■ **WHAT IS BEING ASKED**: Strip out the pictures and output each remaining line of the data word for word.

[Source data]
= = = =
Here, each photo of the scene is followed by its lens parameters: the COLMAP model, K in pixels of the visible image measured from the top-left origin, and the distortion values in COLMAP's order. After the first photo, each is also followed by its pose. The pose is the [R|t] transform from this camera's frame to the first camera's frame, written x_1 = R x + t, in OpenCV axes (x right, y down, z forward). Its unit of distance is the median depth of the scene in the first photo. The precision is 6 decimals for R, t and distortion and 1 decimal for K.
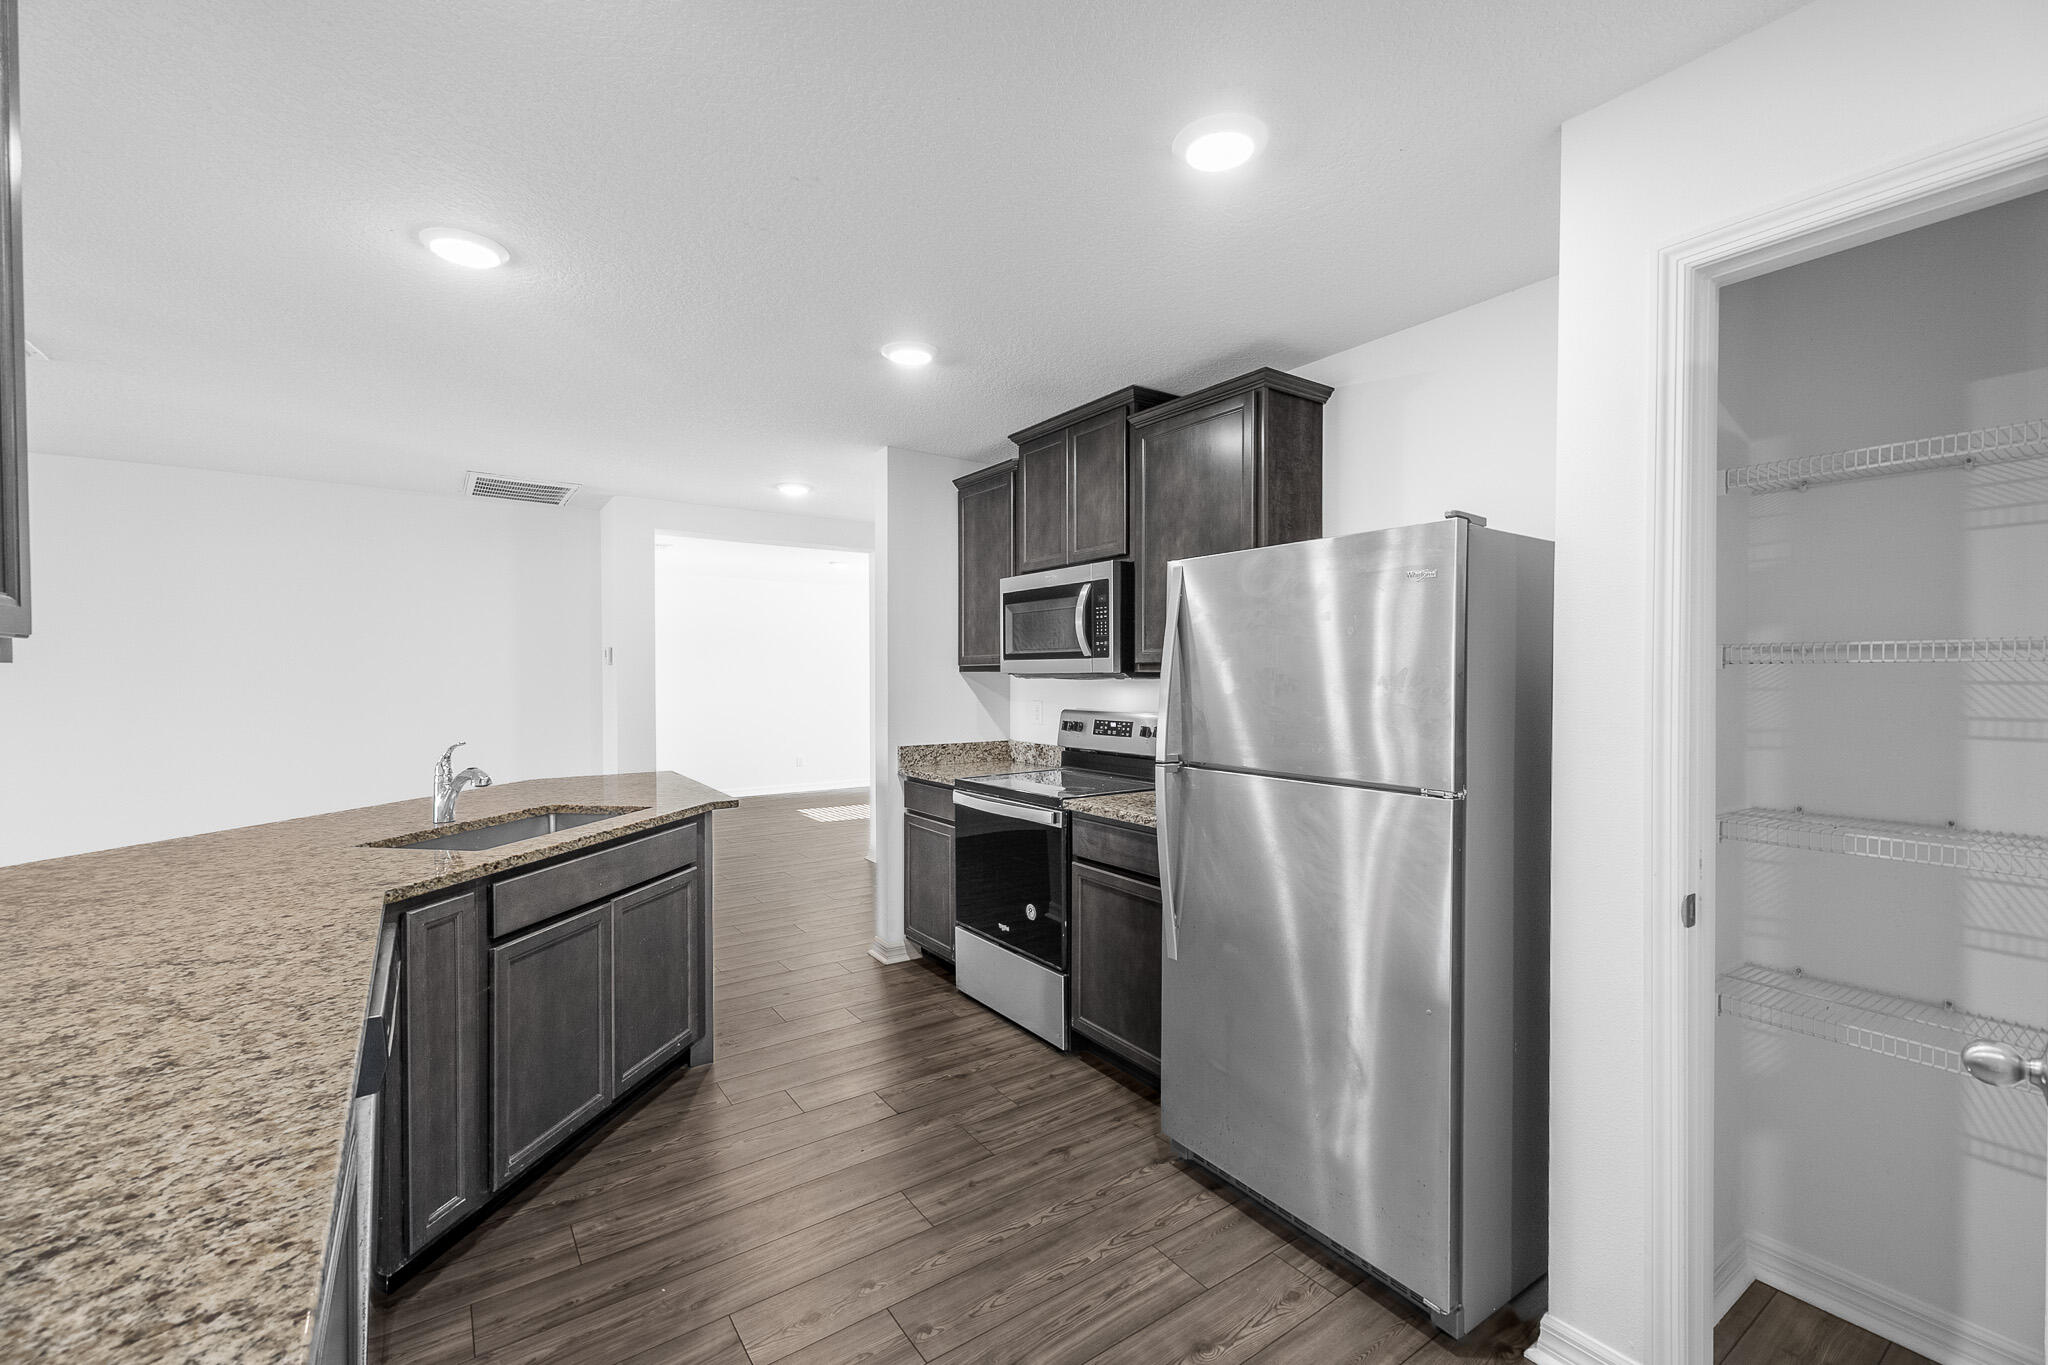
lens RADIAL K [[862.0, 0, 1031.5], [0, 862.0, 682.0], [0, 0, 1]] dist [0.009443, -0.001447]
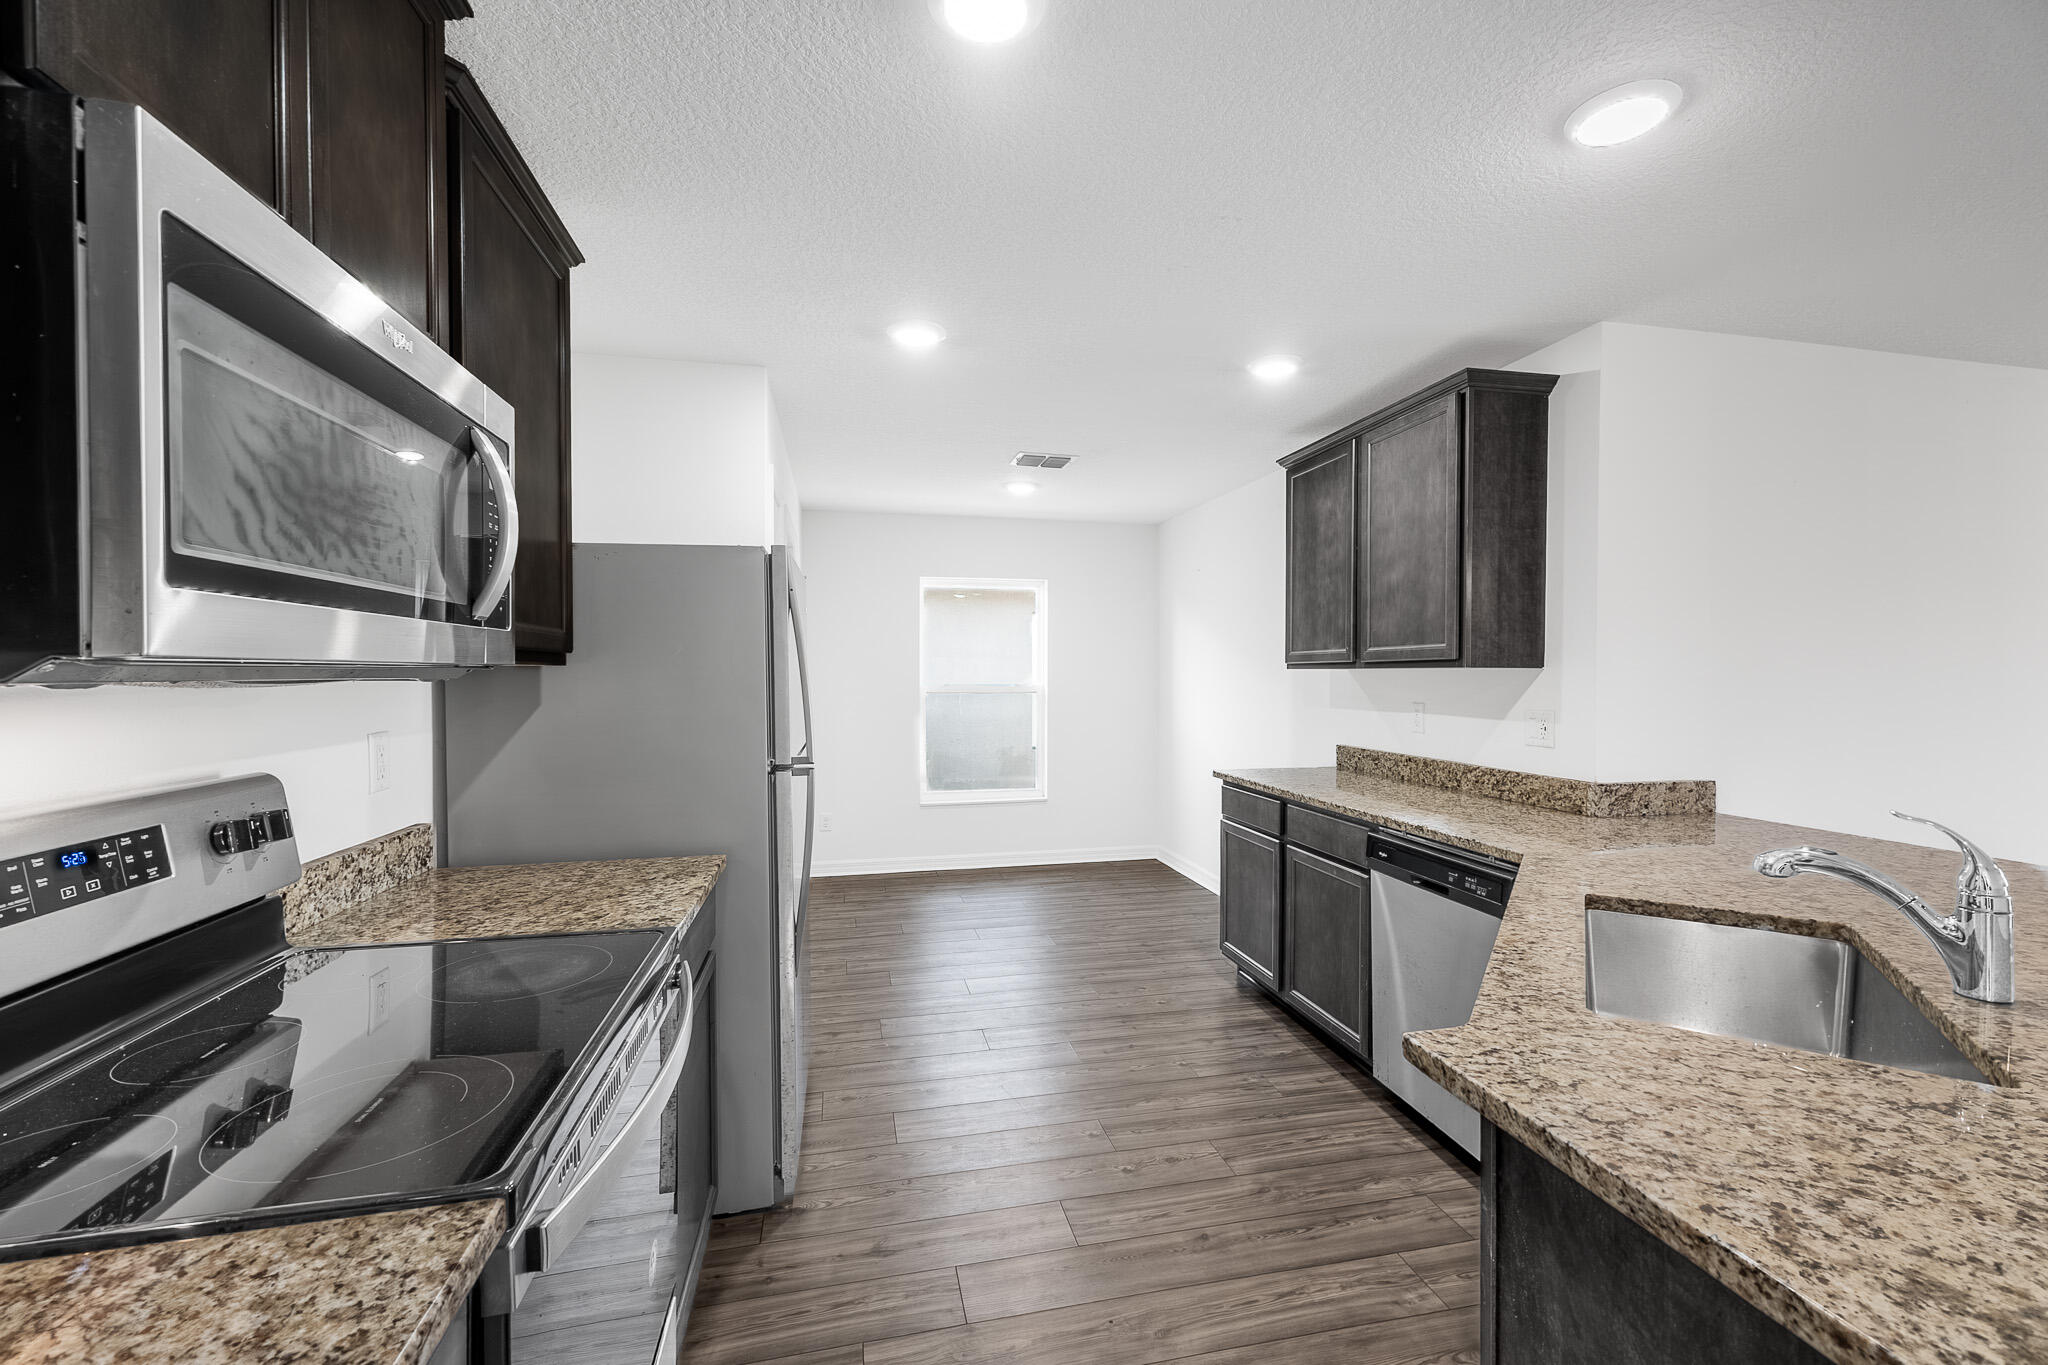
lens RADIAL K [[862.0, 0, 1031.5], [0, 862.0, 682.0], [0, 0, 1]] dist [0.009443, -0.001447]
pose [[-0.920363, -0.010636, 0.390921, -0.319784], [-0.001663, 0.999727, 0.023285, -0.011985], [-0.391062, 0.020781, -0.920130, 1.294225]]
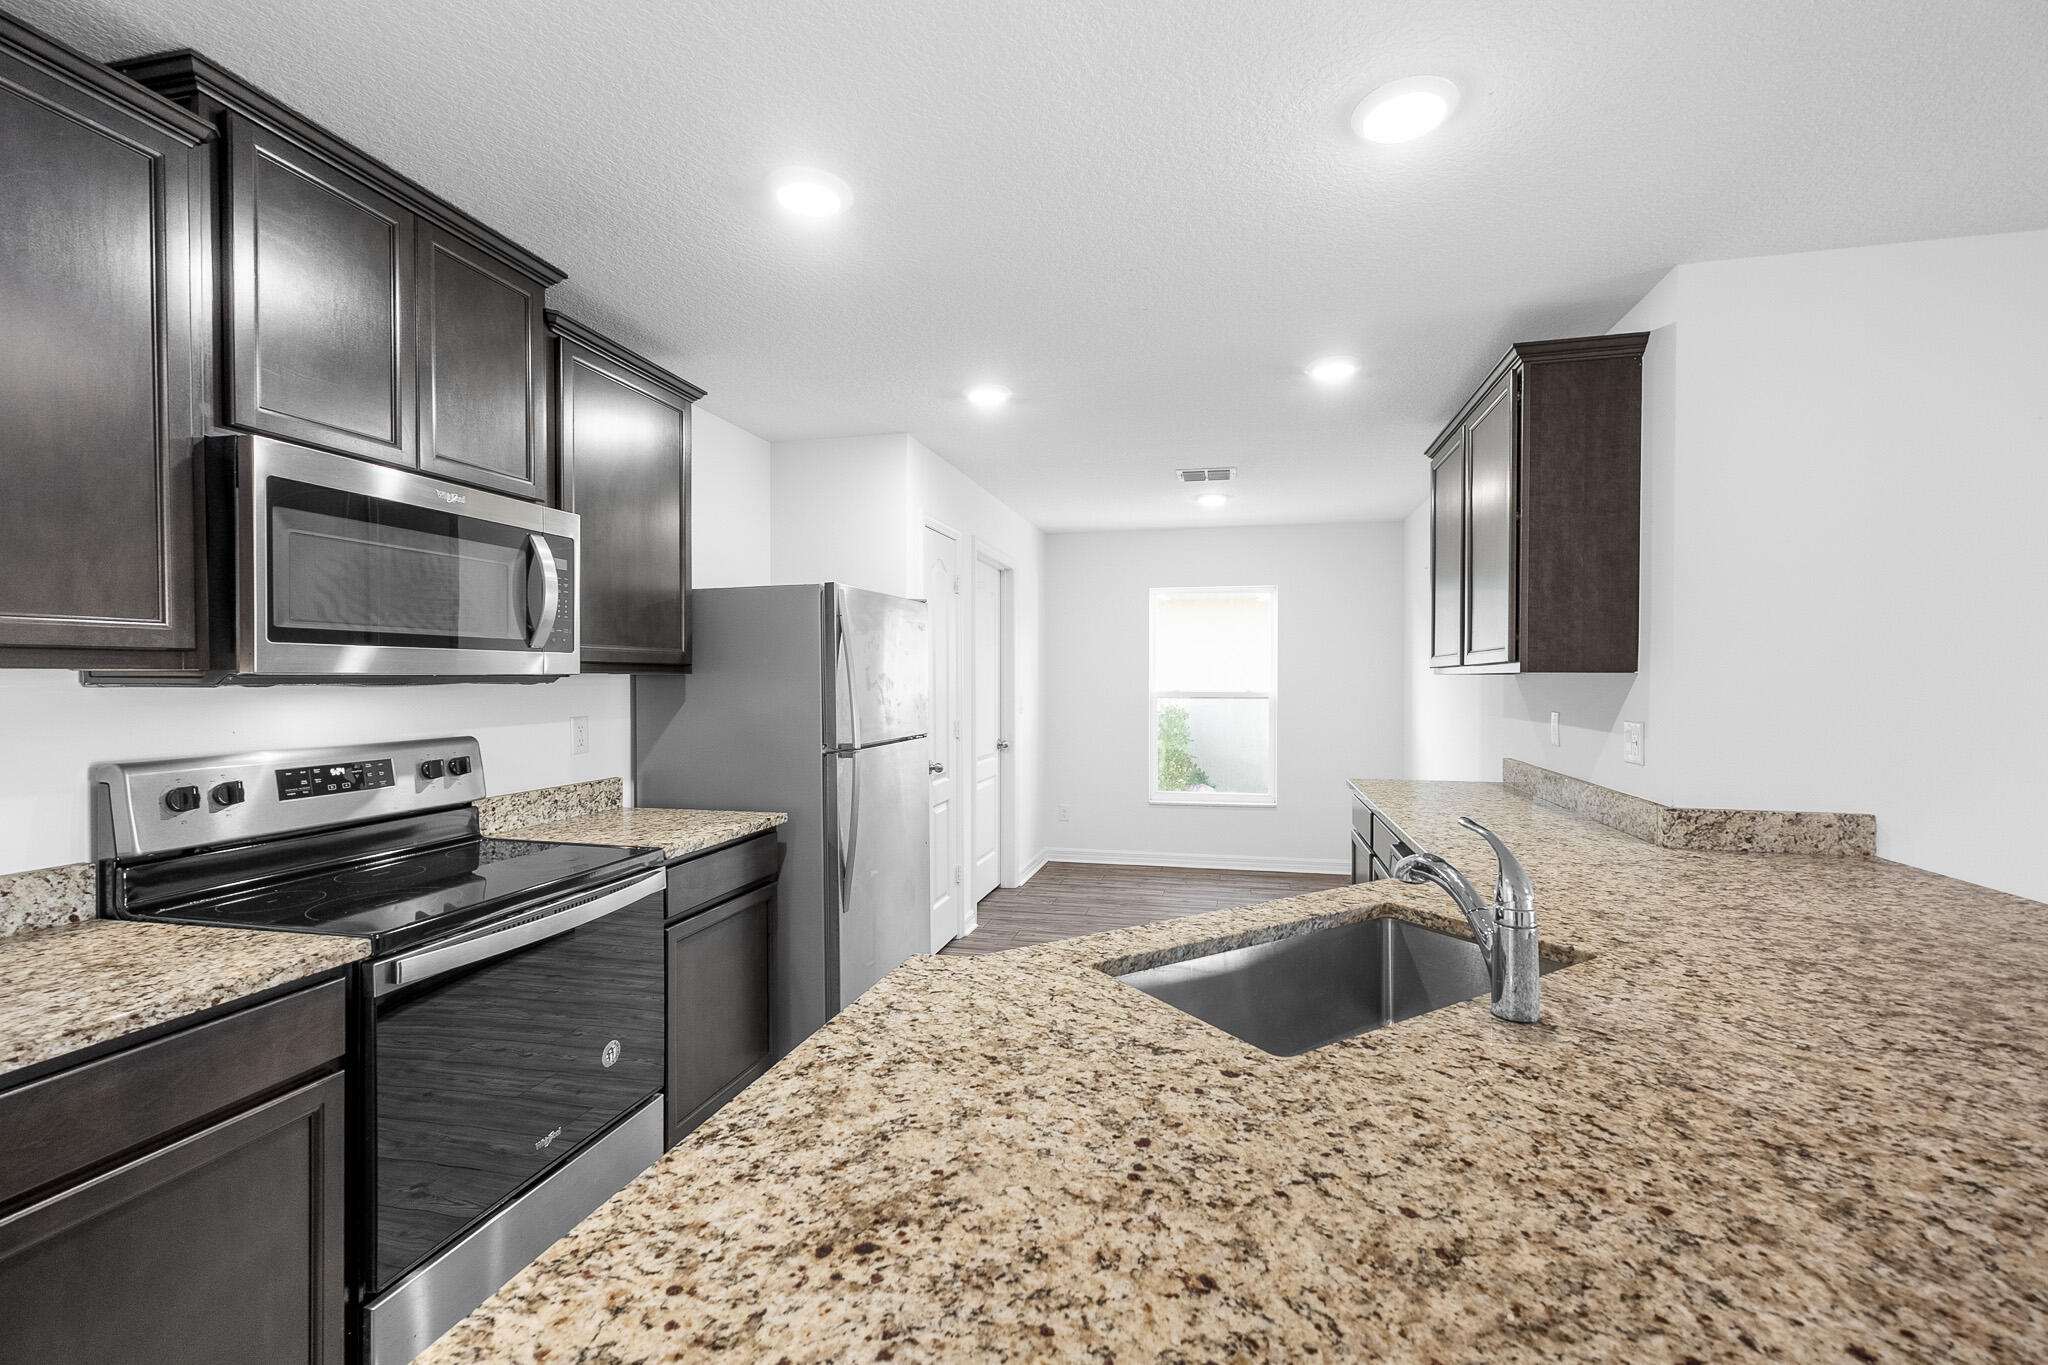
lens RADIAL K [[862.0, 0, 1031.5], [0, 862.0, 682.0], [0, 0, 1]] dist [0.009443, -0.001447]
pose [[-0.656792, -0.009114, 0.754017, -0.676298], [0.005231, 0.999848, 0.016642, -0.013451], [-0.754054, 0.014874, -0.656644, 1.179224]]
= = = =
■ **WRITTEN SOLUTION**:
Here, each photo of the scene is followed by its lens parameters: the COLMAP model, K in pixels of the visible image measured from the top-left origin, and the distortion values in COLMAP's order. After the first photo, each is also followed by its pose. The pose is the [R|t] transform from this camera's frame to the first camera's frame, written x_1 = R x + t, in OpenCV axes (x right, y down, z forward). Its unit of distance is the median depth of the scene in the first photo. The precision is 6 decimals for R, t and distortion and 1 decimal for K.
lens RADIAL K [[862.0, 0, 1031.5], [0, 862.0, 682.0], [0, 0, 1]] dist [0.009443, -0.001447]
lens RADIAL K [[862.0, 0, 1031.5], [0, 862.0, 682.0], [0, 0, 1]] dist [0.009443, -0.001447]
pose [[-0.920363, -0.010636, 0.390921, -0.319784], [-0.001663, 0.999727, 0.023285, -0.011985], [-0.391062, 0.020781, -0.920130, 1.294225]]
lens RADIAL K [[862.0, 0, 1031.5], [0, 862.0, 682.0], [0, 0, 1]] dist [0.009443, -0.001447]
pose [[-0.656792, -0.009114, 0.754017, -0.676298], [0.005231, 0.999848, 0.016642, -0.013451], [-0.754054, 0.014874, -0.656644, 1.179224]]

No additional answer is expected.